What have you done lately to know your customer?



Comments

  1. .James N. says:

    Thank you for these posts. I read them.

    Submitted Apr 4, 2012 8:09 AM

  2. .karen j. says:

    My brother lives in Munich and works for a small microprocessor business in Austria. Last summer, the CEO flew his entire executive staff and their families (which included my brother and sister-in law) to Shanghai for 6 months, where they lived and worked among their Chinese customers. They took field trips to Japan (the Sapporo beer factory, yum), Beijing, and places so remote that I don't remember. They took Chinese lessons, and my sister-in-law now knows German and Mandarin Chinese. The children were enrolled in the ex-pat schools. They all worked prertty hard!

    So, I think that John, the CEO, walks the talk regarding the value of knowing your customer! And the company is reaping huge profits from improved customer relationships and ecxellent good-will.

    Knowing your clients and vendors intuitively makes sense. Imagine the barriers to trade if you offend the entire way of life of a culture! I hope to hear of American businesses doing this type of intensive cultural immersion as the economy improves.

    Submitted Apr 4, 2012 12:06 PM

  3. .Scott M. says:

    Nice article Joe.  Timely for us!

    Submitted Apr 4, 2012 12:48 PM

  4. .Joseph O. says:

    Joe thanks for this article. It has help me to understand more the topic Psychographics.

    Thanks

    Submitted Apr 4, 2012 4:48 PM

  5. .Hsiung K. says:

    Good article.  Once I thought I could predict my "customers" but attending focus groups and reading quantitative research reports proved me partly wrong.  But then, I was fortunate enough to work as strategic planner at 2 global ad agencies to gain this experience. 

    Submitted Apr 4, 2012 7:45 PM

  6. .Steve B. says:

    A bit of the "old which came first the Chicken or the Egg" don't you think?  After all, I can assume I know who will be best served with my products and services, and then I can drill into the getting to know them, and change to meet their needs.  But is there a way to determine first if there is a better market to target (better suited) before I invest these resources? ( I expect I'll hear back that it's like long range planning and you adjust as you go), but if I'm targeting clients who are price conscious but my product is more appropriate for those who are sensitive to a different need I meet and price is not an issue, how will I find that out before I adjust my service model too much???

    Submitted Apr 5, 2012 9:22 AM

  7. .Joseph Wollenweber says:

    Steve: The simple answer to your question is two fold; Market Research and Market Testing. You can develop simple methods for surveying a market and discovering before you put a lot of resources behind your effort what the potential might be. Then, after adequately assessing the potential market and its profitability, you find ways to test that assumption and see how it works in the laboratory of your business. The combination of the two: research and testing can both lead you to the rich veins of a new customer niche but also help avoid allocating large amounts of resources before your idea has been thoroughly tested. Both ways, you win!

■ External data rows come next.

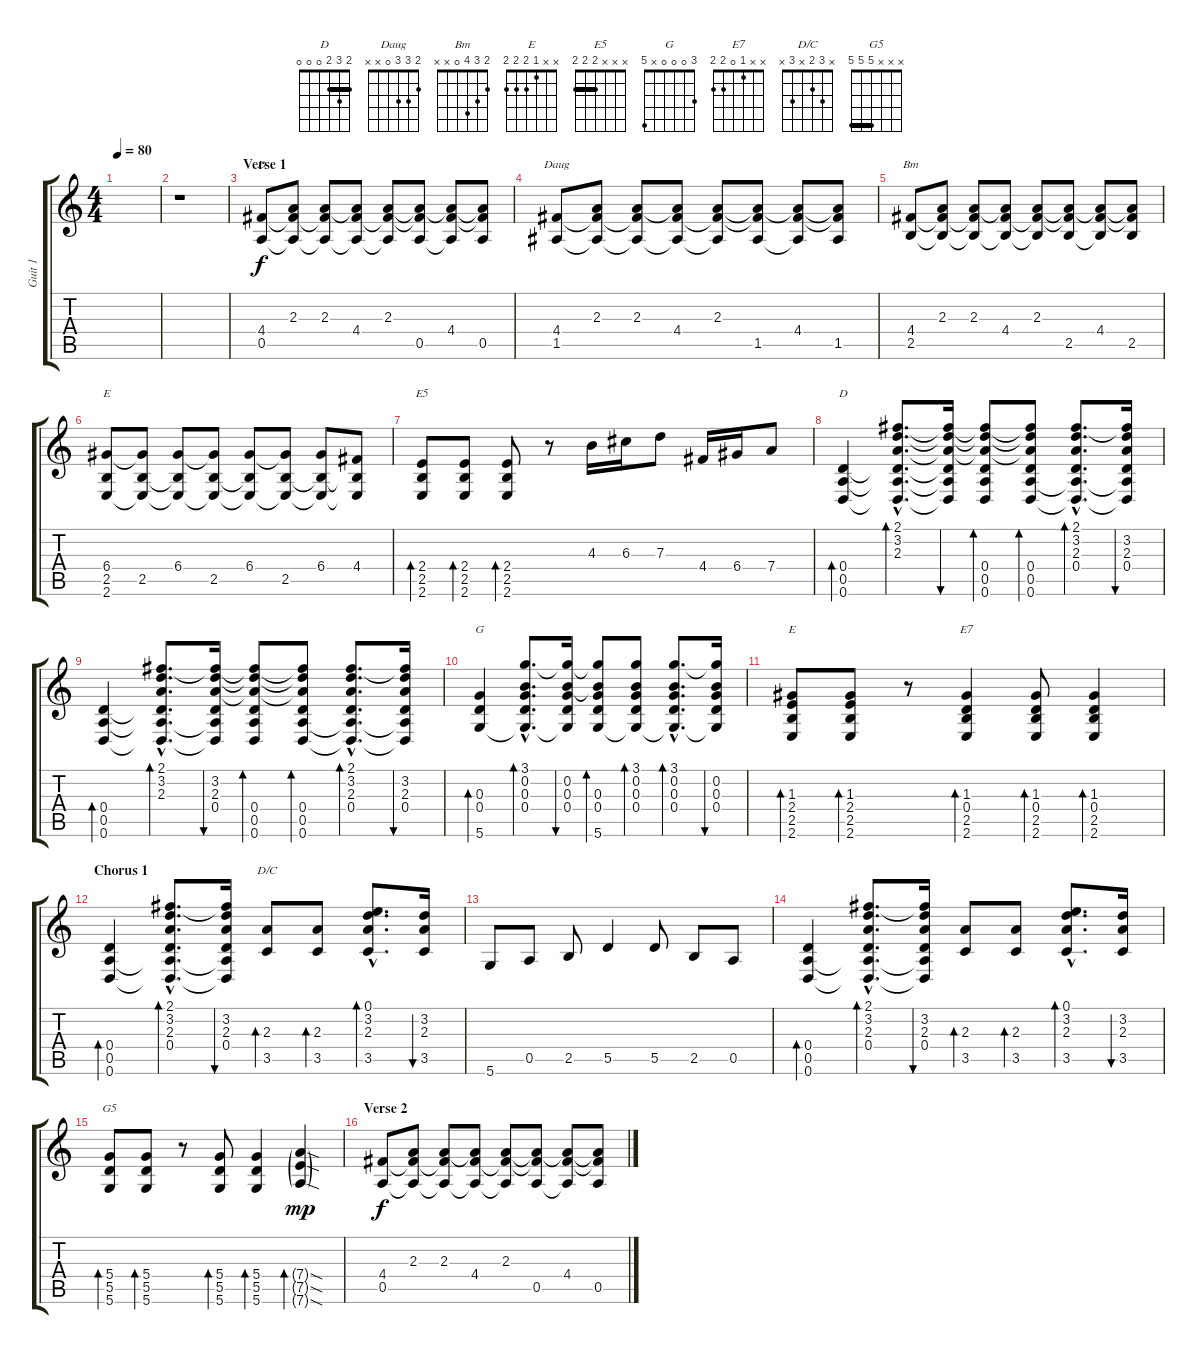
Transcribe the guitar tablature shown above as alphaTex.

\track ("Guit 1" "Guit 1") {instrument electricguitarjazz}
\staff {score tabs}
\tuning (E4 B3 G3 D3 A2 D2) {hide}
\chord ("D" 2 3 2 0 x x) {barre 2}
\chord ("Daug" 2 3 3 0 x x)
\chord ("Bm" 2 3 4 0 x x)
\chord ("E" x x x 6 2 2) {firstfret 2 barre 2}
\chord ("E5" x x x 2 2 2) {barre 2}
\chord ("D" 2 3 2 0 0 0) {barre 2}
\chord ("G" 3 0 0 0 x 5)
\chord ("E" x x 1 2 2 2)
\chord ("E7" x x 1 0 2 2)
\chord ("D/C" x 3 2 x 3 x)
\chord ("G5" x x x 5 5 5) {barre 5}
\ts (4 4)
\tempo 80
\clef g2
\ks c
|
r.1 |
\section ("" "Verse 1")
(4.4 0.5).8{ch "D"} (2.3 4.4{t} 0.5{t}).8 (2.3 4.4{t} 0.5{t}).8 (2.3{t} 4.4 0.5{t}).8 (2.3 4.4{t} 0.5{t}).8 (2.3{t} 4.4{t} 0.5).8 (2.3{t} 4.4 0.5{t}).8 (2.3{t} 4.4{t} 0.5).8 |
(4.4 1.5).8{ch "Daug"} (2.3 4.4{t} 1.5{t}).8 (2.3 4.4{t} 1.5{t}).8 (2.3{t} 4.4 1.5{t}).8 (2.3 4.4{t} 1.5{t}).8 (2.3{t} 4.4{t} 1.5).8 (2.3{t} 4.4 1.5{t}).8 (2.3{t} 4.4{t} 1.5).8 |
(4.4 2.5).8{ch "Bm"} (2.3 4.4{t} 2.5{t}).8 (2.3 4.4{t} 2.5{t}).8 (2.3{t} 4.4 2.5{t}).8 (2.3 4.4{t} 2.5{t}).8 (2.3{t} 4.4{t} 2.5).8 (2.3{t} 4.4 2.5{t}).8 (2.3{t} 4.4{t} 2.5).8 |
(6.4 2.5 2.6).8{ch "E"} (6.4{t} 2.5 2.6{t}).8 (6.4 2.5{t} 2.6{t}).8 (6.4{t} 2.5 2.6{t}).8 (6.4 2.5{t} 2.6{t}).8 (6.4{t} 2.5 2.6{t}).8 (6.4 2.5{t} 2.6{t}).8 (4.4 2.5{t} 2.6{t}).8 |
(2.4 2.5 2.6).8{bd 30 ch "E5"} (2.4 2.5 2.6).8{bd 30} (2.4 2.5 2.6).8{bd 30} r.8 4.3.16 6.3.16 7.3.8 4.4.16 6.4.16 7.4.8 |
(0.4 0.5 0.6).4{bd 30 ch "D"} (2.1{hac} 3.2{hac} 2.3{hac} 0.4{hac t} 0.5{hac t} 0.6{hac t}).8{d bd 30} (2.1{t} 3.2{t} 2.3{t} 0.4{t} 0.5{t} 0.6{t}).16{bu 30} (2.1{t} 3.2{t} 2.3{t} 0.4 0.5 0.6).8{bd 30} (2.1{t} 3.2{t} 2.3{t} 0.4 0.5 0.6).8{bd 30} (2.1{hac} 3.2{hac} 2.3{hac} 0.4{hac} 0.5{hac t} 0.6{hac t}).8{d bd 30} (2.1{t} 3.2 2.3 0.4 0.5{t} 0.6{t}).16{bu 30} |
(0.4 0.5 0.6).4{bd 30} (2.1{hac} 3.2{hac} 2.3{hac} 0.4{hac t} 0.5{hac t} 0.6{hac t}).8{d bd 30} (2.1{t} 3.2 2.3 0.4 0.5{t} 0.6{t}).16{bu 30} (2.1{t} 3.2{t} 2.3{t} 0.4 0.5 0.6).8{bd 30} (2.1{t} 3.2{t} 2.3{t} 0.4 0.5 0.6).8{bd 30} (2.1{hac} 3.2{hac} 2.3{hac} 0.4{hac} 0.5{hac t} 0.6{hac t}).8{d bd 30} (2.1{t} 3.2 2.3 0.4 0.5{t} 0.6{t}).16{bu 30} |
(0.3 0.4 5.6).4{bd 30 ch "G"} (3.1{hac} 0.2{hac} 0.3{hac} 0.4{hac} 5.6{hac t}).8{d bd 30} (3.1{t} 0.2 0.3 0.4 5.6{t}).16{bu 30} (3.1{t} 0.2{t} 0.3 0.4 5.6).8{bd 30} (3.1 0.2 0.3 0.4 5.6{t}).8{bd 30} (3.1{hac} 0.2{hac} 0.3{hac} 0.4{hac} 5.6{hac t}).8{d bd 30} (3.1{t} 0.2 0.3 0.4 5.6{t}).16{bu 30} |
(1.3 2.4 2.5 2.6).8{bd 30 ch "E"} (1.3 2.4 2.5 2.6).8{bd 30} r.8 (1.3 0.4 2.5 2.6).4{bd 30 ch "E7"} (1.3 0.4 2.5 2.6).8{bd 30} (1.3 0.4 2.5 2.6).4{bd 30} |
\section ("" "Chorus 1")
(0.4 0.5 0.6).4{bd 30} (2.1{hac} 3.2{hac} 2.3{hac} 0.4{hac} 0.5{hac t} 0.6{hac t}).8{d bd 30} (2.1{t} 3.2 2.3 0.4 0.5{t} 0.6{t}).16{bu 30} (2.3 3.5).8{bd 30 ch "D/C"} (2.3 3.5).8{bd 30} (0.1{hac} 3.2{hac} 2.3{hac} 3.5{hac}).8{d bd 30} (3.2 2.3 3.5).16{bu 30} |
5.6.8 0.5.8 2.5.8 5.5.4 5.5.8 2.5.8 0.5.8 |
(0.4 0.5 0.6).4{bd 30} (2.1{hac} 3.2{hac} 2.3{hac} 0.4{hac} 0.5{hac t} 0.6{hac t}).8{d bd 30} (2.1{t} 3.2 2.3 0.4 0.5{t} 0.6{t}).16{bu 30} (2.3 3.5).8{bd 30} (2.3 3.5).8{bd 30} (0.1{hac} 3.2{hac} 2.3{hac} 3.5{hac}).8{d bd 30} (3.2 2.3 3.5).16{bu 30} |
(5.4 5.5 5.6).8{bd 30 ch "G5"} (5.4 5.5 5.6).8{bd 30} r.8 (5.4 5.5 5.6).8{bd 30} (5.4 5.5 5.6).4{bd 30} (7.4{sod g} 7.5{sod g} 7.6{sod g}).4{bd 30 dy mp} |
\section ("" "Verse 2")
(4.4 0.5).8{dy f} (2.3 4.4{t} 0.5{t}).8 (2.3 4.4{t} 0.5{t}).8 (2.3{t} 4.4 0.5{t}).8 (2.3 4.4{t} 0.5{t}).8 (2.3{t} 4.4{t} 0.5).8 (2.3{t} 4.4 0.5{t}).8 (2.3{t} 4.4{t} 0.5).8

    Submitted Apr 5, 2012 2:48 PM

  8. .Michael C. says:

    The other combination that we apply extensively is to create a data fusion between the psychographic information and customer behaviour and profiling. Often the initial segmentation analysis of customers from the company's database will generate communities of customers who share the same demographics and lifestyle profile yet their behaviour differs (products bought, RFM score, chrun point, etc). This delivers the 'golden questions' that have to be asked and these will differ between the two apparently similar groups; it provides the marketer with the questions that should be asked in the survey. It is only when the 'golden questions' used to drive the psychographic surveys are answered can we derive the true differentiators and use that to drive marketing communication.